Description of the task
Copy every entry below verbatim, except for images.

§

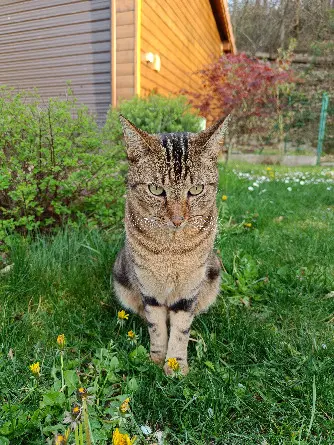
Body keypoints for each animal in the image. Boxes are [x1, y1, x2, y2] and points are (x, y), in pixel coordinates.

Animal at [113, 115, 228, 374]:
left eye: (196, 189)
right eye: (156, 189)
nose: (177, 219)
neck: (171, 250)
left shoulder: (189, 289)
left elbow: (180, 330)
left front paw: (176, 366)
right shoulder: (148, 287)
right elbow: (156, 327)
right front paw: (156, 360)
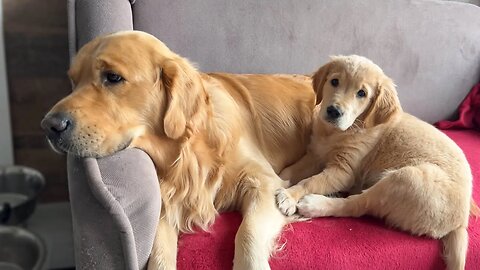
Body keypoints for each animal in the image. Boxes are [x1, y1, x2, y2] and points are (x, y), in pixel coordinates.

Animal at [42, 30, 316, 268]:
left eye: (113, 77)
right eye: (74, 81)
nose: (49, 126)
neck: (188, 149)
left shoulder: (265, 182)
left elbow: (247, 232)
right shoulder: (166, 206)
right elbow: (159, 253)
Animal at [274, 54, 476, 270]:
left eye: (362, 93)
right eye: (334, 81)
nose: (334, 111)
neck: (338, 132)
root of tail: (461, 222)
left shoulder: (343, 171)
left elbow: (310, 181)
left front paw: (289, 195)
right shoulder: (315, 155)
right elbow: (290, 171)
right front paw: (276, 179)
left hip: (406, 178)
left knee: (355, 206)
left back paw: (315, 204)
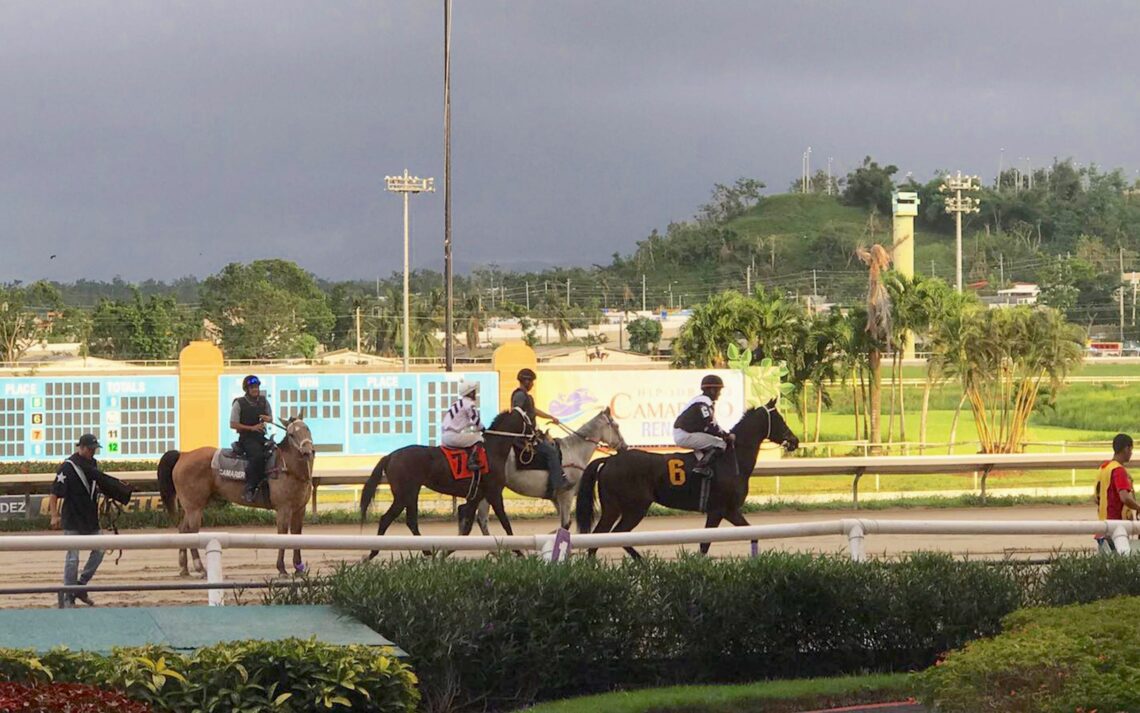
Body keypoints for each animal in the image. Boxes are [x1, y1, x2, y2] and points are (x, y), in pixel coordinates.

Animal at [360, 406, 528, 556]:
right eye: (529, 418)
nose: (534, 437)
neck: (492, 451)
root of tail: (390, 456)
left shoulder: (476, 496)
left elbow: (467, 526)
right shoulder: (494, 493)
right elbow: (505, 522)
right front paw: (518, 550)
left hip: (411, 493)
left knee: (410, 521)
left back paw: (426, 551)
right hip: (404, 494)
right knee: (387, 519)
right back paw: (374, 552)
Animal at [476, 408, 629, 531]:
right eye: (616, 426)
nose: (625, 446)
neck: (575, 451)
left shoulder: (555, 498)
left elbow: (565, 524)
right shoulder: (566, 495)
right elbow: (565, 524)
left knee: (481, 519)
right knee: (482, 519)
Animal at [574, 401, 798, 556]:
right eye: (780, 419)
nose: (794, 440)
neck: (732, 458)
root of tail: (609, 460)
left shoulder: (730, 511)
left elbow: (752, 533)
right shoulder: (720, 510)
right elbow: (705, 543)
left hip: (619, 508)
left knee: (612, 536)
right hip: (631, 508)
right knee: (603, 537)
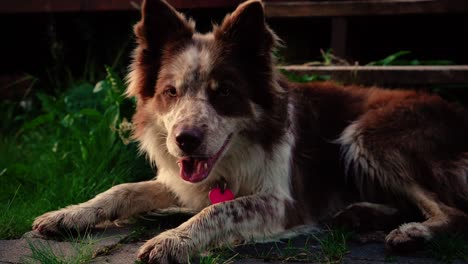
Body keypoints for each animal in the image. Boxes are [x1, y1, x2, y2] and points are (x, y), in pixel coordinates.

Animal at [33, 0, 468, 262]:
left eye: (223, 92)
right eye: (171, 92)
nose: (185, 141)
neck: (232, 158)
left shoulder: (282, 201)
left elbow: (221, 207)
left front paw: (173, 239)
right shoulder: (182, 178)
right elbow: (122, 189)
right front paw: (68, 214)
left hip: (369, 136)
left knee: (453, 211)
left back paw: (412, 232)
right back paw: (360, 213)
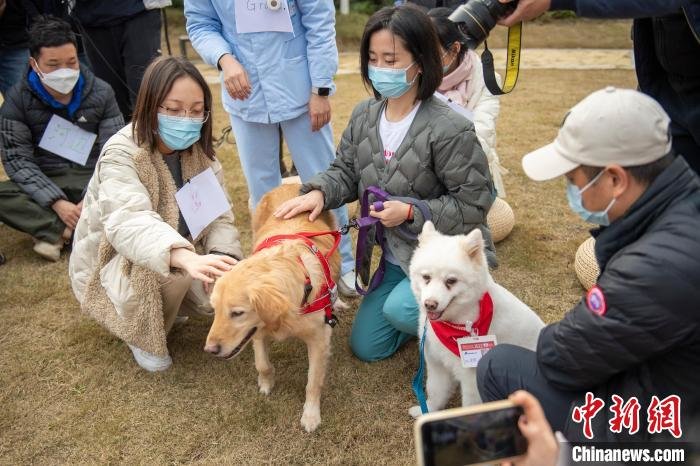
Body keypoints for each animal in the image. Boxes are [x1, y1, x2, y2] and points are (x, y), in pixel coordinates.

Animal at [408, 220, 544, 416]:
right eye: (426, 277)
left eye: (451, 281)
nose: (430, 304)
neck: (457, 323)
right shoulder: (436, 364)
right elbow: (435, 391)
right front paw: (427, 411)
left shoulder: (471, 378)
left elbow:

§

Task answer
Body keypoints for each animal in the image. Boxes are [x1, y1, x2, y2] and points are (x, y), in pixel coordinates.

Animal at [113, 115, 228, 374]:
left eye: (196, 189)
right eye: (156, 189)
nose: (177, 219)
neck: (171, 250)
left shoulder: (189, 289)
left elbow: (180, 330)
left front paw: (176, 366)
right shoulder: (148, 287)
right elbow: (156, 327)
right front paw: (156, 360)
Body keypoints for each animal in the image. Boxes are [x1, y1, x2, y2] and points are (x, y), in pixel coordinates.

Animal at [42, 30, 316, 268]:
left eye: (113, 77)
right eye: (74, 81)
nose: (49, 126)
neck: (188, 149)
left shoulder: (265, 182)
left elbow: (247, 232)
right shoulder: (166, 206)
right elbow: (159, 253)
Animal at [274, 54, 476, 270]:
left eye: (362, 93)
right eye: (334, 81)
nose: (334, 111)
neck: (338, 132)
root of tail: (461, 222)
left shoulder: (343, 171)
left elbow: (310, 181)
left front paw: (289, 195)
right shoulder: (315, 155)
right elbow: (290, 171)
right front paw: (276, 179)
left hip: (406, 178)
left knee: (355, 206)
left back paw: (315, 204)
Body keypoints for each animal in the image. Boxes are [x1, y1, x2, y2] and points are (x, y), in pixel coordinates.

Animal at [360, 406, 528, 556]:
right eye: (529, 418)
nose: (534, 437)
neck: (492, 451)
root of tail: (390, 456)
left shoulder: (476, 496)
left elbow: (467, 526)
right shoulder: (494, 493)
right elbow: (505, 522)
right front paw: (518, 550)
left hip: (411, 493)
left knee: (410, 521)
left back paw: (426, 551)
right hip: (404, 494)
right knee: (387, 519)
right back paw: (374, 552)
Animal at [476, 408, 629, 531]:
right eye: (616, 426)
nose: (625, 446)
neck: (575, 451)
left shoulder: (555, 498)
left elbow: (565, 524)
right shoulder: (566, 495)
right elbow: (565, 524)
left knee: (481, 519)
right knee: (482, 519)
Animal at [574, 401, 798, 556]:
right eye: (780, 419)
nose: (794, 440)
neck: (732, 458)
root of tail: (609, 460)
left shoulder: (730, 511)
left elbow: (752, 533)
right shoulder: (720, 510)
right elbow: (705, 543)
left hip: (619, 508)
left knee: (612, 536)
right hip: (631, 508)
right knee: (603, 537)
Body keypoints for each animal in the image. Boxes are [x1, y1, x2, y2] and points are (x, y), in pixel coordinates.

Animal at [33, 0, 468, 262]:
left eye: (223, 92)
right eye: (171, 92)
nose: (185, 141)
neck: (232, 158)
left shoulder: (282, 201)
left elbow: (221, 207)
left front paw: (173, 239)
right shoulder: (182, 178)
right elbow: (122, 189)
right front paw: (68, 214)
left hip: (369, 136)
left knee: (453, 211)
left back paw: (412, 232)
right back paw: (360, 213)
Body keypoints for each animal in the image. Boxes are [x1, y1, x2, y2] and points are (x, y), in pixel coordinates.

Animal at [408, 220, 544, 416]:
right eye: (426, 277)
left eye: (451, 281)
nose: (430, 304)
neck: (457, 323)
right shoulder: (436, 364)
right elbow: (435, 391)
right front paw: (427, 411)
left shoulder: (471, 378)
left elbow:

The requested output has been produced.